Rutagarama's first return visit sought a reunion with his mother he had thought lost in the horrid violence. It was 2001 and the genocide was still fresh, still hauntingly present. Shooting in a style reminiscent of a personal diary, Rutagarama chose not to utilize a full-blown camera crew for fear it would intrude.

Reconciliation

The key to the film is the element of the "reconciliation." J.B.'s aunt probably took the longest time to open up. Her entire family had been killed in front of her. "She wouldn't talk about it on camera," explains J.B. "It was too traumatic. She probably experienced the worst atrocity anybody could experience. It was such an extreme. She was asked to bury her sister alive. But she was able to rise up and forgive." Continuing, J.B. shares, "And my mom - on camera, she says she doesn't want to pass this down to the children. She doesn't want this hatred to continue." Through a legal system called "gacaca," based in colonialism and old-school culture (and which translates as "justice in the grass"), the Rwandans are learning to foster forgiveness and redemption. These town meetings of sorts serve as trial and testimony where the perpetrators ask for forgiveness from those they victimized. For Rwanda and for South Africans, there is truth in reconciliation.

The most intrinsic and difficult element of a documentary is placing the focus on oneself. And, as the director, objectivity sometimes became lost for J.B. For instance, during one interview, his mother begins talking about the people who died in their family and starts to cry. The first thing J.B. does is "give her a hug," coming around from behind the camera.

Revelation

The reason the movie works is that J.B. never thought he would show the film to an audience. As a result, there is a unique intimacy to the movie. "I went home to Rwanda thinking, ‘This is something that needs to be documented, something I could show to my grandkids one day.' It was a personal diary, I never thought it would see the light of day." For children growing up in Western culture, it is hard to explain from an emotional point of view the horrors of such acts while still allowing them to connect on a basic level. "Rwanda is finished. The genocide happened," concludes J.B. "Hopefully, it will never happen [there] again. But it is going to happen somewhere else. By people having these personal stories, there is a constant reminder of what happens when you just stand by and don't do anything."

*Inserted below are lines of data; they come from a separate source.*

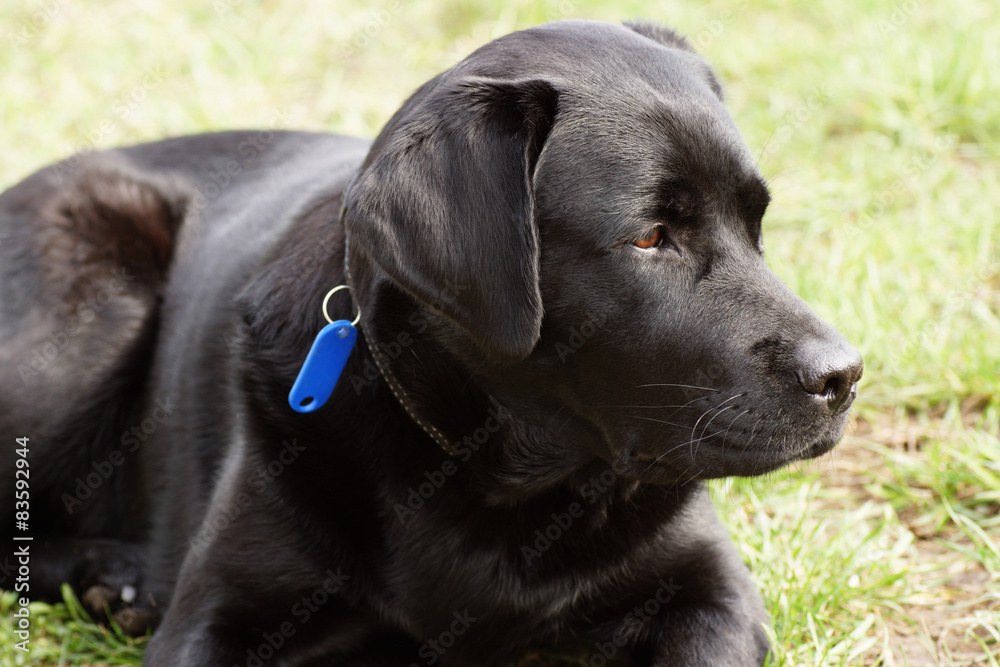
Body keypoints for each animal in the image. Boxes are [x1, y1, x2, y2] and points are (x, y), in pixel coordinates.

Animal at [0, 20, 860, 667]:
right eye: (651, 237)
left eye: (756, 222)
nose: (845, 375)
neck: (502, 474)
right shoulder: (214, 619)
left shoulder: (712, 592)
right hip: (83, 324)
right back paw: (114, 574)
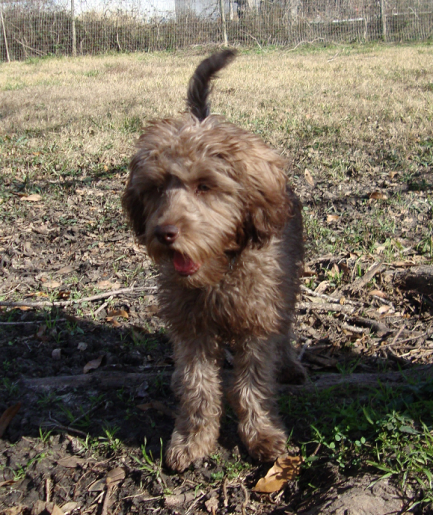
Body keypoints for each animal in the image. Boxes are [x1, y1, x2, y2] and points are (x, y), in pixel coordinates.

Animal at [121, 50, 304, 474]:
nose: (165, 233)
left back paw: (289, 363)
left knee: (285, 325)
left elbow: (252, 384)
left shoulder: (258, 319)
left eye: (205, 186)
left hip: (286, 284)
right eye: (156, 188)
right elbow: (198, 388)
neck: (219, 274)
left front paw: (261, 436)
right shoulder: (191, 327)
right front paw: (192, 441)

Having premiered at last year's Cinequest in San Jose, Calif., Back Home is a compelling story that needed to be shown to the rest of the world and used as an example in the States, Africa and, specifically, Darfur, which J.B. describes as "Rwanda in slow motion." There is redemption. The Rwandans, through J.B.'s eyes and his film, are forgiving, moving forward and putting a stop to that cycle of violence. And, as far as J.B. is concerned, it doesn't get any better than that.